### Problem requirements
Write out the lines word for word, starting at the line that contains "distance de sécurité avec les autres invités" and ending at the line that contains "expérience unique et personnelle.".

(Saved data entries)
- - - - -
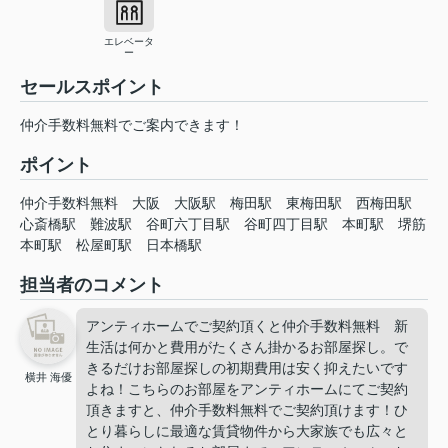
エレベータ
ー
セールスポイント
仲介手数料無料でご案内できます！
ポイント
仲介手数料無料
大阪
大阪駅
梅田駅
東梅田駅
西梅田駅
心斎橋駅
難波駅
谷町六丁目駅
谷町四丁目駅
本町駅
堺筋
本町駅
松屋町駅
日本橋駅
担当者のコメント
アンティホームでご契約頂くと仲介手数料無料 新
生活は何かと費用がたくさん掛かるお部屋探し。で
きるだけお部屋探しの初期費用は安く抑えたいです
横井 海優
よね！こちらのお部屋をアンティホームにてご契約
頂きますと、仲介手数料無料でご契約頂けます！ひ
とり暮らしに最適な賃貸物件から大家族でも広々と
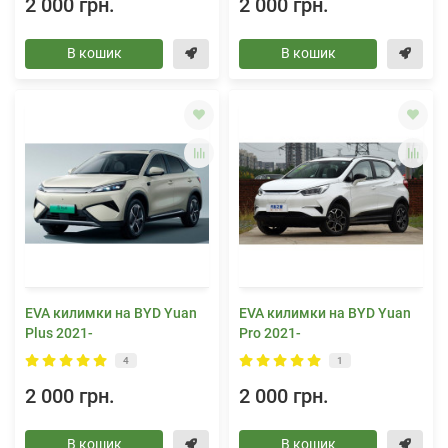
2 000 грн.
2 000 грн.
В кошик
В кошик
EVA килимки на BYD Yuan
EVA килимки на BYD Yuan
Plus 2021-
Pro 2021-
4
1
2 000 грн.
2 000 грн.
В кошик
В кошик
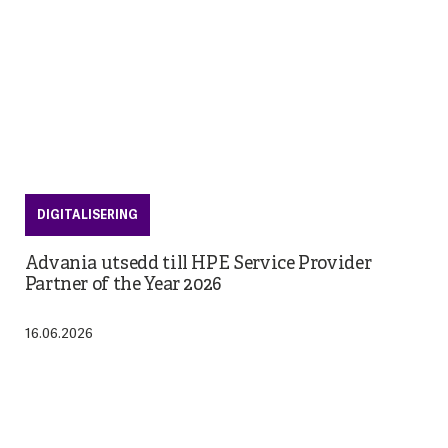
DIGITALISERING
Advania utsedd till HPE Service Provider
Partner of the Year 2026
16.06.2026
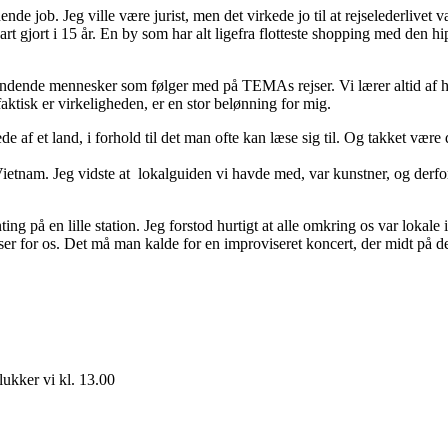
nde job. Jeg ville være jurist, men det virkede jo til at rejselederlivet v
art gjort i 15 år. En by som har alt ligefra flotteste shopping med den h
ændende mennesker som følger med på TEMAs rejser. Vi lærer altid af h
ktisk er virkeligheden, er en stor belønning for mig.
 af et land, i forhold til det man ofte kan læse sig til. Og takket være d
etnam. Jeg vidste at lokalguiden vi havde med, var kunstner, og derfor fi
g på en lille station. Jeg forstod hurtigt at alle omkring os var lokale
er for os. Det må man kalde for en improviseret koncert, der midt på de
ukker vi kl. 13.00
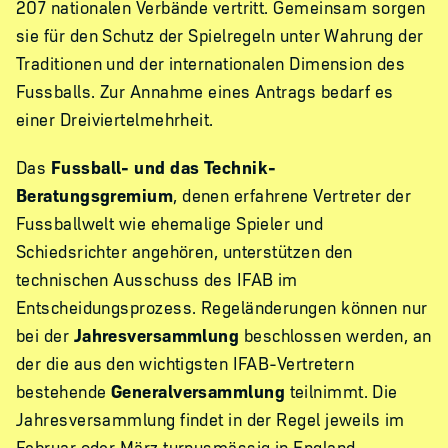
207 nationalen Verbände vertritt. Gemeinsam sorgen
sie für den Schutz der Spielregeln unter Wahrung der
Traditionen und der internationalen Dimension des
Fussballs. Zur Annahme eines Antrags bedarf es
einer Dreiviertelmehrheit.
Das
Fussball- und das Technik-
Beratungsgremium
, denen erfahrene Vertreter der
Fussballwelt wie ehemalige Spieler und
Schiedsrichter angehören, unterstützen den
technischen Ausschuss des IFAB im
Entscheidungsprozess. Regeländerungen können nur
bei der
Jahresversammlung
beschlossen werden, an
der die aus den wichtigsten IFAB-Vertretern
bestehende
Generalversammlung
teilnimmt. Die
Jahresversammlung findet in der Regel jeweils im
Februar oder März turnusmässig in England,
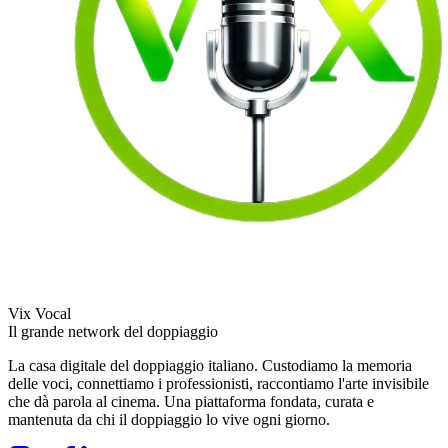
Vix Vocal
Il grande network del doppiaggio
La casa digitale del doppiaggio italiano. Custodiamo la memoria
delle voci, connettiamo i professionisti, raccontiamo l'arte invisibile
che dà parola al cinema. Una piattaforma fondata, curata e
mantenuta da chi il doppiaggio lo vive ogni giorno.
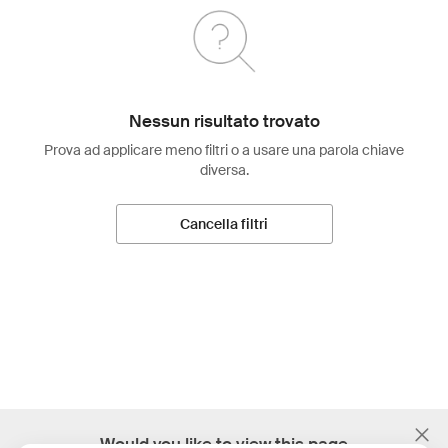
Nessun risultato trovato
Prova ad applicare meno filtri o a usare una parola chiave
diversa.
Cancella filtri
;
Would you like to view this page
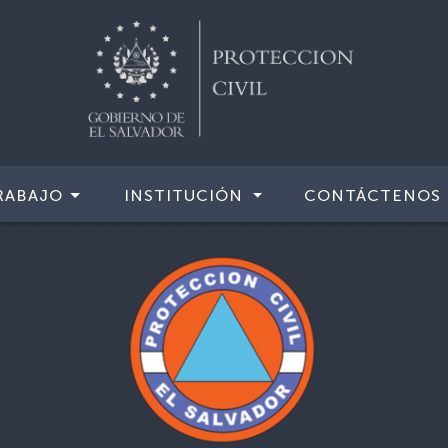
RABAJO
INSTITUCIÓN
CONTÁCTENOS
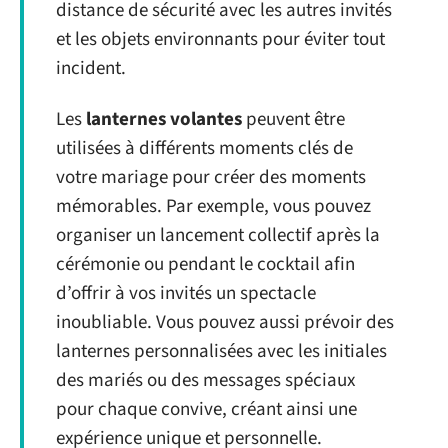
distance de sécurité avec les autres invités
et les objets environnants pour éviter tout
incident.
Les
lanternes volantes
peuvent être
utilisées à différents moments clés de
votre mariage pour créer des moments
mémorables. Par exemple, vous pouvez
organiser un lancement collectif après la
cérémonie ou pendant le cocktail afin
d’offrir à vos invités un spectacle
inoubliable. Vous pouvez aussi prévoir des
lanternes personnalisées avec les initiales
des mariés ou des messages spéciaux
pour chaque convive, créant ainsi une
expérience unique et personnelle.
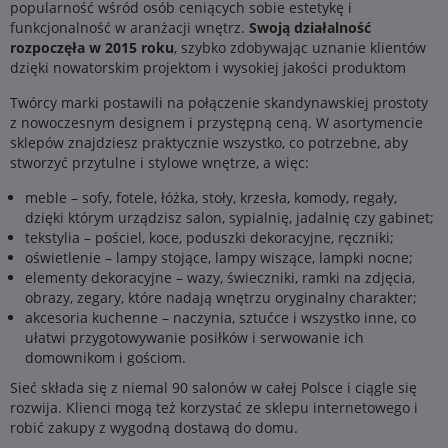
popularność wśród osób ceniących sobie estetykę i
funkcjonalność w aranżacji wnętrz.
Swoją działalność
rozpoczęła w 2015 roku
, szybko zdobywając uznanie klientów
dzięki nowatorskim projektom i wysokiej jakości produktom
Twórcy marki postawili na połączenie skandynawskiej prostoty
z nowoczesnym designem i przystępną ceną. W asortymencie
sklepów znajdziesz praktycznie wszystko, co potrzebne, aby
stworzyć przytulne i stylowe wnętrze, a więc:
meble – sofy, fotele, łóżka, stoły, krzesła, komody, regały,
dzięki którym urządzisz salon, sypialnię, jadalnię czy gabinet;
tekstylia – pościel, koce, poduszki dekoracyjne, ręczniki;
oświetlenie – lampy stojące, lampy wiszące, lampki nocne;
elementy dekoracyjne – wazy, świeczniki, ramki na zdjęcia,
obrazy, zegary, które nadają wnętrzu oryginalny charakter;
akcesoria kuchenne – naczynia, sztućce i wszystko inne, co
ułatwi przygotowywanie posiłków i serwowanie ich
domownikom i gościom.
Sieć składa się z niemal 90 salonów w całej Polsce i ciągle się
rozwija. Klienci mogą też korzystać ze sklepu internetowego i
robić zakupy z wygodną dostawą do domu.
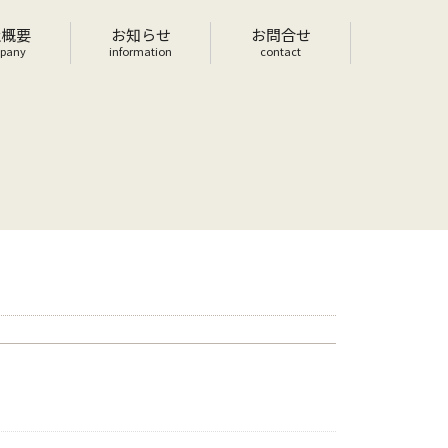
社概要
お知らせ
お問合せ
pany
information
contact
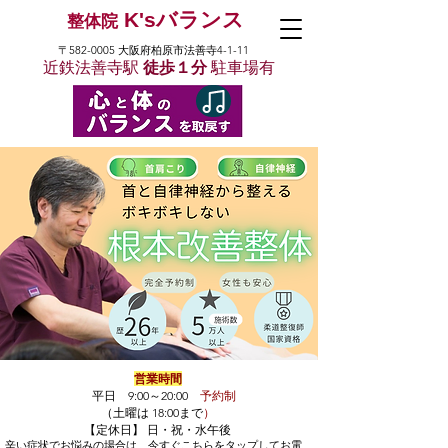
K'sバランス
整体院
〒582-0005 大阪府柏原市法善寺4-1-11
近鉄法善寺駅
徒歩１分
駐車場有
営業時間
平日 9:00～20:00
予約制
（土曜は 18:00まで
）
【定休日】 日・祝・水午後
辛い症状でお悩みの場合は、​今すぐこちらをタップしてお電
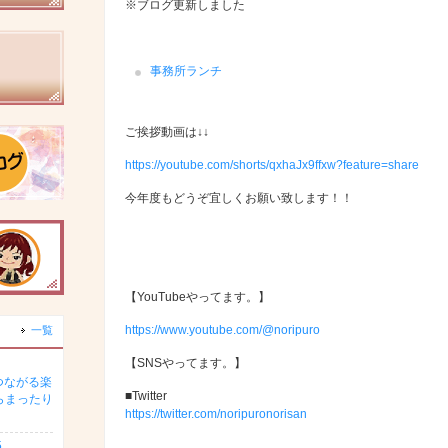
※ブログ更新しました
事務所ランチ
ご挨拶動画は↓↓
https://youtube.com/shorts/qxhaJx9ffxw?feature=share
今年度もどうぞ宜しくお願い致します！！
【YouTubeやってます。】
https://www.youtube.com/@noripuro
一覧
【SNSやってます。】
つながる楽
■Twitter
らまったり
https://twitter.com/noripuronorisan
5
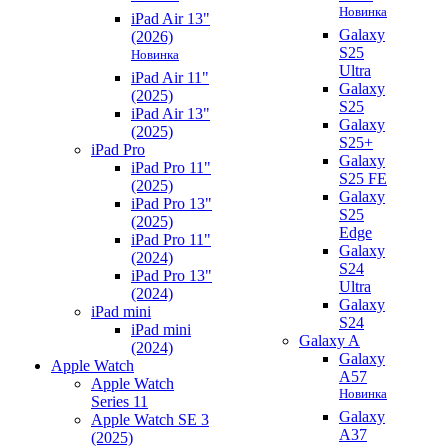
Новинка
iPad Air 13"
Galaxy
(2026)
S25
Новинка
Ultra
iPad Air 11"
Galaxy
(2025)
S25
iPad Air 13"
Galaxy
(2025)
S25+
iPad Pro
Galaxy
iPad Pro 11"
S25 FE
(2025)
Galaxy
iPad Pro 13"
S25
(2025)
Edge
iPad Pro 11"
Galaxy
(2024)
S24
iPad Pro 13"
Ultra
(2024)
Galaxy
iPad mini
S24
iPad mini
Galaxy A
(2024)
Galaxy
Apple Watch
A57
Apple Watch
Новинка
Series 11
Galaxy
Apple Watch SE 3
A37
(2025)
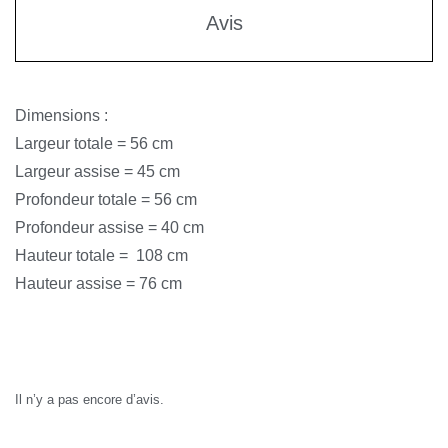
Avis
Dimensions :
Largeur totale = 56 cm
Largeur assise = 45 cm
Profondeur totale = 56 cm
Profondeur assise = 40 cm
Hauteur totale = 108 cm
Hauteur assise = 76 cm
Avis
Il n’y a pas encore d’avis.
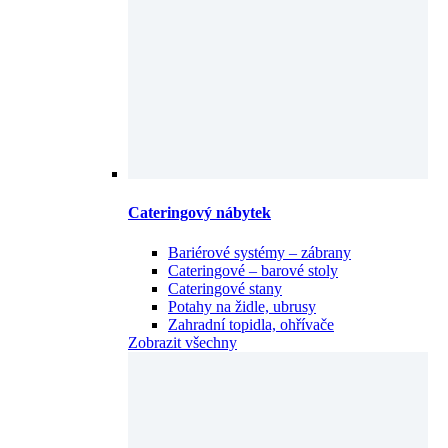
Cateringový nábytek
Bariérové systémy – zábrany
Cateringové – barové stoly
Cateringové stany
Potahy na židle, ubrusy
Zahradní topidla, ohřívače
Zobrazit všechny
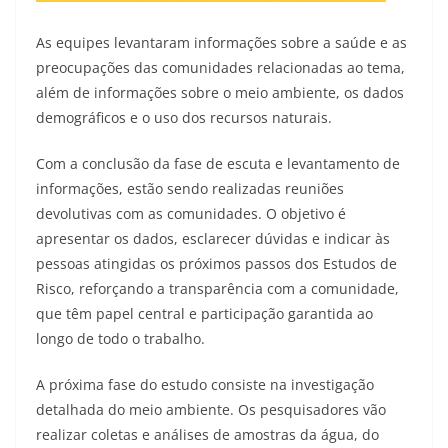
As equipes levantaram informações sobre a saúde e as
preocupações das comunidades relacionadas ao tema,
além de informações sobre o meio ambiente, os dados
demográficos e o uso dos recursos naturais.
Com a conclusão da fase de escuta e levantamento de
informações, estão sendo realizadas reuniões
devolutivas com as comunidades. O objetivo é
apresentar os dados, esclarecer dúvidas e indicar às
pessoas atingidas os próximos passos dos Estudos de
Risco, reforçando a transparência com a comunidade,
que têm papel central e participação garantida ao
longo de todo o trabalho.
A próxima fase do estudo consiste na investigação
detalhada do meio ambiente. Os pesquisadores vão
realizar coletas e análises de amostras da água, do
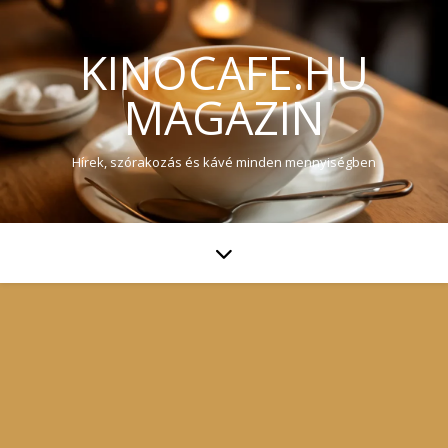
KINOCAFE.HU
MAGAZIN
Hírek, szórakozás és kávé minden mennyiségben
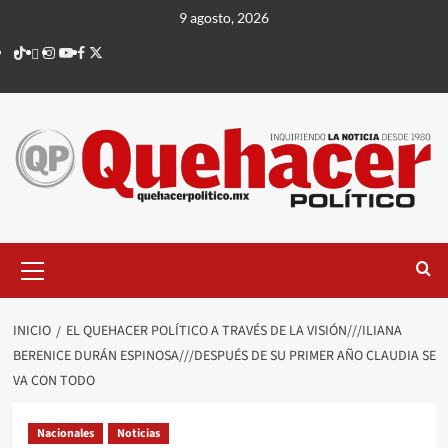
Saltar
9 agosto, 2026
al
TikTok
threads
Instagram
Youtube
Facebook
X
contenido
Menú
principal
INICIO
EL QUEHACER POLÍTICO A TRAVÉS DE LA VISIÓN///ILIANA
BERENICE DURÁN ESPINOSA///DESPUÉS DE SU PRIMER AÑO CLAUDIA SE
VA CON TODO
Nacionales
Noticias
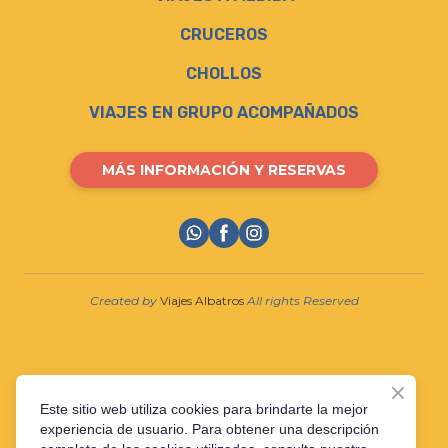
CRUCEROS
CHOLLOS
VIAJES EN GRUPO ACOMPAÑADOS
MÁS INFORMACIÓN Y RESERVAS
Created by
Viajes Albatros
All rights Reserved
Este sitio web utiliza cookies para brindarte la mejor
experiencia de usuario. Para obtener una descripción
Política de Privacidad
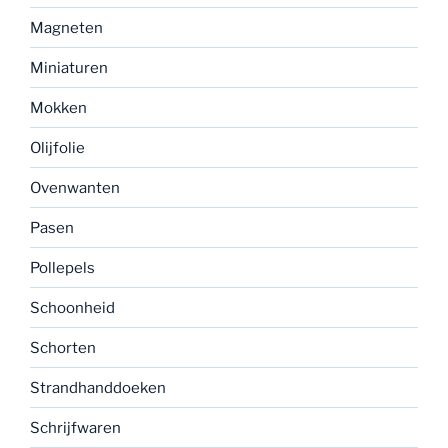
Magneten
Miniaturen
Mokken
Olijfolie
Ovenwanten
Pasen
Pollepels
Schoonheid
Schorten
Strandhanddoeken
Schrijfwaren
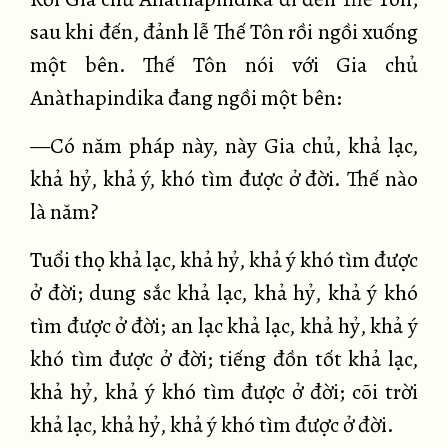
sau khi đến, đảnh lễ Thế Tôn rồi ngồi xuống
một bên. Thế Tôn nói với Gia chủ
Anàthapindika đang ngồi một bên:
—Có năm pháp này, này Gia chủ, khả lạc,
khả hỷ, khả ý, khó tìm được ở đời. Thế nào
là năm?
Tuổi thọ khả lạc, khả hỷ, khả ý khó tìm được
ở đời; dung sắc khả lạc, khả hỷ, khả ý khó
tìm được ở đời; an lạc khả lạc, khả hỷ, khả ý
khó tìm được ở đời; tiếng đồn tốt khả lạc,
khả hỷ, khả ý khó tìm được ở đời; cõi trời
khả lạc, khả hỷ, khả ý khó tìm được ở đời.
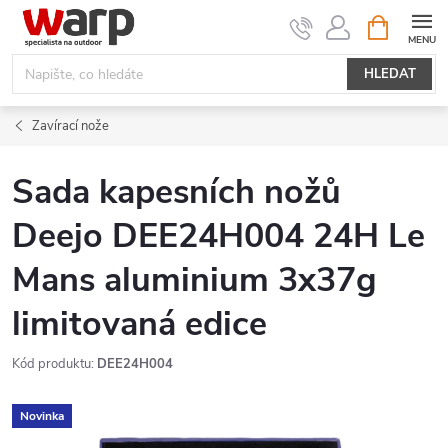
Přejít
NÁKUPNÍ
KOŠÍK
na
obsah
HLEDAT
Zavírací nože
Sada kapesních nožů
Deejo DEE24H004 24H Le
Mans aluminium 3x37g
limitovaná edice
Kód produktu:
DEE24H004
Novinka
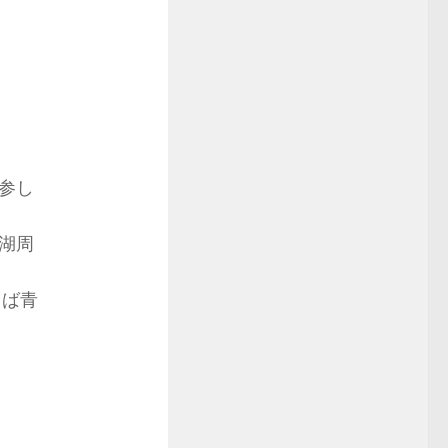
参し
湖周
らば青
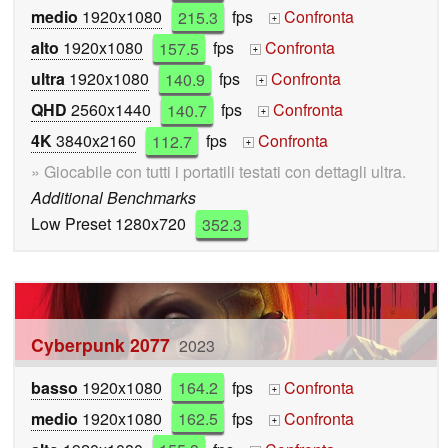
medio
1920x1080
215.3
fps
Confronta
+
alto
1920x1080
157.5
fps
Confronta
+
ultra
1920x1080
140.9
fps
Confronta
+
QHD
2560x1440
140.7
fps
Confronta
+
4K
3840x2160
112.7
fps
Confronta
+
» Giocabile con tutti i portatili testati con dettagli ultra.
Additional Benchmarks
Low Preset 1280x720
352.3
Cyberpunk 2077
2023
basso
1920x1080
164.2
fps
Confronta
+
medio
1920x1080
162.5
fps
Confronta
+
- - - - -
### Solution to this task
distance de sécurité avec les autres invités
et les objets environnants pour éviter tout
incident.
Les
lanternes volantes
peuvent être
utilisées à différents moments clés de
votre mariage pour créer des moments
mémorables. Par exemple, vous pouvez
organiser un lancement collectif après la
cérémonie ou pendant le cocktail afin
d’offrir à vos invités un spectacle
inoubliable. Vous pouvez aussi prévoir des
lanternes personnalisées avec les initiales
des mariés ou des messages spéciaux
pour chaque convive, créant ainsi une
expérience unique et personnelle.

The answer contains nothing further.